The required output is the line with "所有依赖必须为可哈希的。如下键具有特别的支持：" through the final line of the entries, each one exactly as it stands.
Dataset excerpts Block Start
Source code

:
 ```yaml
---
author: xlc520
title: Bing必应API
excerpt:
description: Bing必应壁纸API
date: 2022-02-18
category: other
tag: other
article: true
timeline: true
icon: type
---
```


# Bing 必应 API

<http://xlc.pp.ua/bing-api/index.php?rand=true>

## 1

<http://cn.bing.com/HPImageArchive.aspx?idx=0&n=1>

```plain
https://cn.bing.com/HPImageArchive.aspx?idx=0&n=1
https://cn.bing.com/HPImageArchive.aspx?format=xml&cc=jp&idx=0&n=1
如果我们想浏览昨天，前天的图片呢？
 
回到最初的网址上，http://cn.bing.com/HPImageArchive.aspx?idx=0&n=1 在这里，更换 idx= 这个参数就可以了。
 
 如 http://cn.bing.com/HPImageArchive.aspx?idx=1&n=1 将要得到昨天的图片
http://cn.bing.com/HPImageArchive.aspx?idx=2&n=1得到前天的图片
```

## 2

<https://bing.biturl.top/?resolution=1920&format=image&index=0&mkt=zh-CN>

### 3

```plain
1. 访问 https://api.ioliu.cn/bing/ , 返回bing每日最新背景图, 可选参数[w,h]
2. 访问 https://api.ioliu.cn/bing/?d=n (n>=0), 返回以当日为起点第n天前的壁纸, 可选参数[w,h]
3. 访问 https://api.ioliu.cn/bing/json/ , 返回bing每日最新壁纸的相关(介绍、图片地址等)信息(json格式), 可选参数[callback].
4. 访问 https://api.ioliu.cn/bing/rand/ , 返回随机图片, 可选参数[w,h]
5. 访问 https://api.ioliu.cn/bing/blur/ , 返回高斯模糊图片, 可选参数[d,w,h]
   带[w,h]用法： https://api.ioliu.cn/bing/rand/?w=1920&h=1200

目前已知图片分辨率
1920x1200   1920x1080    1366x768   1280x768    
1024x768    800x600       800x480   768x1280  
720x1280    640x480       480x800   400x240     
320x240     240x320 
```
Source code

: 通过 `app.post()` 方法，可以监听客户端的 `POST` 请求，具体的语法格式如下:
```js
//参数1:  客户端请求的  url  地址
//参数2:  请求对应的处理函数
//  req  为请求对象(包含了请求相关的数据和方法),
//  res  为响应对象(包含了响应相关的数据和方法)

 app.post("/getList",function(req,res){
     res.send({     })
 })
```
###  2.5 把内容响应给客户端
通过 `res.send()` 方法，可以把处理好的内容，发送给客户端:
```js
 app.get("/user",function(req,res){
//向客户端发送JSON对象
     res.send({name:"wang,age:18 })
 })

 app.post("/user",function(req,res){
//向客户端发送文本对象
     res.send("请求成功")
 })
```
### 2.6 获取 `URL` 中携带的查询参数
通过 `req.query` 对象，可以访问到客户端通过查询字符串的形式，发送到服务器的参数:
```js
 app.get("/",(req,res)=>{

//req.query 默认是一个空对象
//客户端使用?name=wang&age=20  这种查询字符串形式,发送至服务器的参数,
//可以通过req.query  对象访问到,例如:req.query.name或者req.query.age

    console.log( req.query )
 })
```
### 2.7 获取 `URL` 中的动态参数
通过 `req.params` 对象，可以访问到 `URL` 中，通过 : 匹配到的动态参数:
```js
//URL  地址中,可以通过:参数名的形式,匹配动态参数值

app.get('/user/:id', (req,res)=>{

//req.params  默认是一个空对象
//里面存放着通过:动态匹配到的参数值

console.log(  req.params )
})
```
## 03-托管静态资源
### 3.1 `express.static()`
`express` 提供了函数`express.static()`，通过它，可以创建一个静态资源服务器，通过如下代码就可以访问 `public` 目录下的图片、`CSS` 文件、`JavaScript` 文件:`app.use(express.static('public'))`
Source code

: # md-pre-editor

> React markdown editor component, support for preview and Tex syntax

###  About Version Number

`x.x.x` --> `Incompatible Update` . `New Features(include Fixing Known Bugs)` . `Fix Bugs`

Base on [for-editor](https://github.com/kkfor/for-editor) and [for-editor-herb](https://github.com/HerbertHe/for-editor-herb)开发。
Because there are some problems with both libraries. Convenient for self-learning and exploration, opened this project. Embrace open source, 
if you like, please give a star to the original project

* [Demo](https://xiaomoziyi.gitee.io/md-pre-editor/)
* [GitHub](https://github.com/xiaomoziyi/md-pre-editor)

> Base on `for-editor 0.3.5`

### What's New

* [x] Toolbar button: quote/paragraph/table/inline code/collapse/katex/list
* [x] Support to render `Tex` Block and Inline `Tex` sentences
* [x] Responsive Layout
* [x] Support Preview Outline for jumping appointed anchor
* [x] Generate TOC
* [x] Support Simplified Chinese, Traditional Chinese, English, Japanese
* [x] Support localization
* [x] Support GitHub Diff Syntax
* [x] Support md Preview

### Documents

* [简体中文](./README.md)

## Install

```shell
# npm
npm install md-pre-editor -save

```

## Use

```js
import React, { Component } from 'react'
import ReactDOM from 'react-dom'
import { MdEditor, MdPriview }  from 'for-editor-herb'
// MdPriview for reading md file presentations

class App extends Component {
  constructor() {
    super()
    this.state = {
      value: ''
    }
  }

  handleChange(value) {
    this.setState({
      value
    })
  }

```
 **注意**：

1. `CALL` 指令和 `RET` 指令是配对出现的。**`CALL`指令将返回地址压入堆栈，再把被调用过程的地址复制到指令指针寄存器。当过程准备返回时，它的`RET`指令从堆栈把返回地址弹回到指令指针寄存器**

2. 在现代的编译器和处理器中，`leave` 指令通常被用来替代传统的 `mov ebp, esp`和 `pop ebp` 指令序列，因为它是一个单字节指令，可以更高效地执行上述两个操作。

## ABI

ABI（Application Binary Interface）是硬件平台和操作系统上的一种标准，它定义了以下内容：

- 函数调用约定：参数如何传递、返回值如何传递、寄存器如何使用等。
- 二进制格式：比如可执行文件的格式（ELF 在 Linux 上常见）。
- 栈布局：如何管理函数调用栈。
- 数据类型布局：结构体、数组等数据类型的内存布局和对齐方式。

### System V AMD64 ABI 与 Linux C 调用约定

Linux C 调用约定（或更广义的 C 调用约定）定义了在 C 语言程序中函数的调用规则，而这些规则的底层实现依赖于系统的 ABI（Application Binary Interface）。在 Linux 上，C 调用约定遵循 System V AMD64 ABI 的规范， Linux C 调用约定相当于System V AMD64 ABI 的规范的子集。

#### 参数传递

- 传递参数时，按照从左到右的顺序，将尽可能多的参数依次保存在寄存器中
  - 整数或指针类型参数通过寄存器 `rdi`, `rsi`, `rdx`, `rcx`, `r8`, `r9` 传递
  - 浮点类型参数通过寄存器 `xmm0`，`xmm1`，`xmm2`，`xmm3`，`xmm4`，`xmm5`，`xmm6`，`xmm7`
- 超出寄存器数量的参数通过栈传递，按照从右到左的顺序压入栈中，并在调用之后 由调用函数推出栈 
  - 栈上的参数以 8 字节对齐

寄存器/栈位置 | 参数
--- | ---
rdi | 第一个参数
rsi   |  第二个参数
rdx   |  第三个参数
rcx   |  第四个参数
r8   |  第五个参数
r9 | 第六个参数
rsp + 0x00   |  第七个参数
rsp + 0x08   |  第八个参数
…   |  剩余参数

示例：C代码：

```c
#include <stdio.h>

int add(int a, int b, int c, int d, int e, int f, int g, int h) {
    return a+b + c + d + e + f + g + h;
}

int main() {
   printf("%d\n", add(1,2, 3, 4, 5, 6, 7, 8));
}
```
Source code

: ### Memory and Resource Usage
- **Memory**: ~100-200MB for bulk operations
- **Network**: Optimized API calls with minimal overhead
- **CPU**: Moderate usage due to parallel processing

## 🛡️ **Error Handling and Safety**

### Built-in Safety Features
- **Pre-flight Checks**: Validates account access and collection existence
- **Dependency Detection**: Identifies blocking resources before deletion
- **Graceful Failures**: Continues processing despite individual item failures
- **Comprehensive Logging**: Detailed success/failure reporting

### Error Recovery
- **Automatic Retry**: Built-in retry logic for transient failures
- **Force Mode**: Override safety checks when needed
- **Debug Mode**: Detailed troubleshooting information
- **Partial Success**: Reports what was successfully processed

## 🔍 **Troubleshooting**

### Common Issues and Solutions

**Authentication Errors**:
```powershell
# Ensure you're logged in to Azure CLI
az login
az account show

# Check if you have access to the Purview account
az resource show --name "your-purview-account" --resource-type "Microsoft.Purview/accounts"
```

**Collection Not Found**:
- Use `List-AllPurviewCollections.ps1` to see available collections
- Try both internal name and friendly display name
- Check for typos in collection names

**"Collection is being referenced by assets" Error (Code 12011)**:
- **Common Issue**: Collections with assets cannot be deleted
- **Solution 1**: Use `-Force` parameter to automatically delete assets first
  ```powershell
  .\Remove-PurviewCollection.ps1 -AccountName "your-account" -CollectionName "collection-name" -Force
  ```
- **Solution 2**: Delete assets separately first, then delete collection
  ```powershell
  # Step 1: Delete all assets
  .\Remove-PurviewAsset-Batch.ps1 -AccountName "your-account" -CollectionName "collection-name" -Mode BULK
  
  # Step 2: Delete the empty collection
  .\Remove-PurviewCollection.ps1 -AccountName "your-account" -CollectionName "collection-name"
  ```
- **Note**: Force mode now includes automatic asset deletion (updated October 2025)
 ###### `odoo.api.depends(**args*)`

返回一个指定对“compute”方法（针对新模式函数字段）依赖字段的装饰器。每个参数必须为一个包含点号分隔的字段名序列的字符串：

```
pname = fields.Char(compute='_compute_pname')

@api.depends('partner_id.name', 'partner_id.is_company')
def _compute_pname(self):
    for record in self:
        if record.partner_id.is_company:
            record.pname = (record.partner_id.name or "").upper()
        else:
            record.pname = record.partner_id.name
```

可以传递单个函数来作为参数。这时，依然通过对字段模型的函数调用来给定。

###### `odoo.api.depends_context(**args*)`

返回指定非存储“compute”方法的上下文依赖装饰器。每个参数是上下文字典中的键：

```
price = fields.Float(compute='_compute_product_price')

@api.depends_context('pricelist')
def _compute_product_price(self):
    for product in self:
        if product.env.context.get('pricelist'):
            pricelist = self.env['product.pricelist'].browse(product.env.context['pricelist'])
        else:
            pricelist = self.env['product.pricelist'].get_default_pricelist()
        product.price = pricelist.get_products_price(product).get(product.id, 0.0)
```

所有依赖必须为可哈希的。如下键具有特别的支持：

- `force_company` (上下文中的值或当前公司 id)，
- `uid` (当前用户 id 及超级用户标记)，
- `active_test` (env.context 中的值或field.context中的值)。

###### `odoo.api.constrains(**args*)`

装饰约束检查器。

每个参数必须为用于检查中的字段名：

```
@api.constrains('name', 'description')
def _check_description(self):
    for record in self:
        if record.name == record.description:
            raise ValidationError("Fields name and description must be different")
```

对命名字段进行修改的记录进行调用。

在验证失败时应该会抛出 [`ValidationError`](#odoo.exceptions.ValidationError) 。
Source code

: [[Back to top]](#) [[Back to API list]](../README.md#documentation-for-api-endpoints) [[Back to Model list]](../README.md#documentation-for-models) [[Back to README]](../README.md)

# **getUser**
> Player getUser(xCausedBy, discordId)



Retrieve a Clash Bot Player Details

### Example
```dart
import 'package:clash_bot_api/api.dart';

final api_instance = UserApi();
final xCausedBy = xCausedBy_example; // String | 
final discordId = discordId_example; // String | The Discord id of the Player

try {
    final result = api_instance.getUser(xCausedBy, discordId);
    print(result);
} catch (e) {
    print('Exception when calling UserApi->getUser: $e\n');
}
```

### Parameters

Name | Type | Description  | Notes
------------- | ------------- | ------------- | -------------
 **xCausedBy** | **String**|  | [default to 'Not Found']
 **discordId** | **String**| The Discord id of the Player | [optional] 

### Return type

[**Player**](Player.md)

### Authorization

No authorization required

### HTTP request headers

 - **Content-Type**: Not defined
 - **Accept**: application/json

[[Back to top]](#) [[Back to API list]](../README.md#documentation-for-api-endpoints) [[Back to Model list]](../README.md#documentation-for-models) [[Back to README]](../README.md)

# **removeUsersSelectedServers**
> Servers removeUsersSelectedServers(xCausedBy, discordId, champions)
Dataset excerpts Block End
Task solution:
所有依赖必须为可哈希的。如下键具有特别的支持：

- `force_company` (上下文中的值或当前公司 id)，
- `uid` (当前用户 id 及超级用户标记)，
- `active_test` (env.context 中的值或field.context中的值)。

###### `odoo.api.constrains(**args*)`

装饰约束检查器。

每个参数必须为用于检查中的字段名：

```
@api.constrains('name', 'description')
def _check_description(self):
    for record in self:
        if record.name == record.description:
            raise ValidationError("Fields name and description must be different")
```

对命名字段进行修改的记录进行调用。

在验证失败时应该会抛出 [`ValidationError`](#odoo.exceptions.ValidationError) 。
Source code

: [[Back to top]](#) [[Back to API list]](../README.md#documentation-for-api-endpoints) [[Back to Model list]](../README.md#documentation-for-models) [[Back to README]](../README.md)

# **getUser**
> Player getUser(xCausedBy, discordId)



Retrieve a Clash Bot Player Details

### Example
```dart
import 'package:clash_bot_api/api.dart';

final api_instance = UserApi();
final xCausedBy = xCausedBy_example; // String | 
final discordId = discordId_example; // String | The Discord id of the Player

try {
    final result = api_instance.getUser(xCausedBy, discordId);
    print(result);
} catch (e) {
    print('Exception when calling UserApi->getUser: $e\n');
}
```

### Parameters

Name | Type | Description  | Notes
------------- | ------------- | ------------- | -------------
 **xCausedBy** | **String**|  | [default to 'Not Found']
 **discordId** | **String**| The Discord id of the Player | [optional] 

### Return type

[**Player**](Player.md)

### Authorization

No authorization required

### HTTP request headers

 - **Content-Type**: Not defined
 - **Accept**: application/json

[[Back to top]](#) [[Back to API list]](../README.md#documentation-for-api-endpoints) [[Back to Model list]](../README.md#documentation-for-models) [[Back to README]](../README.md)

# **removeUsersSelectedServers**
> Servers removeUsersSelectedServers(xCausedBy, discordId, champions)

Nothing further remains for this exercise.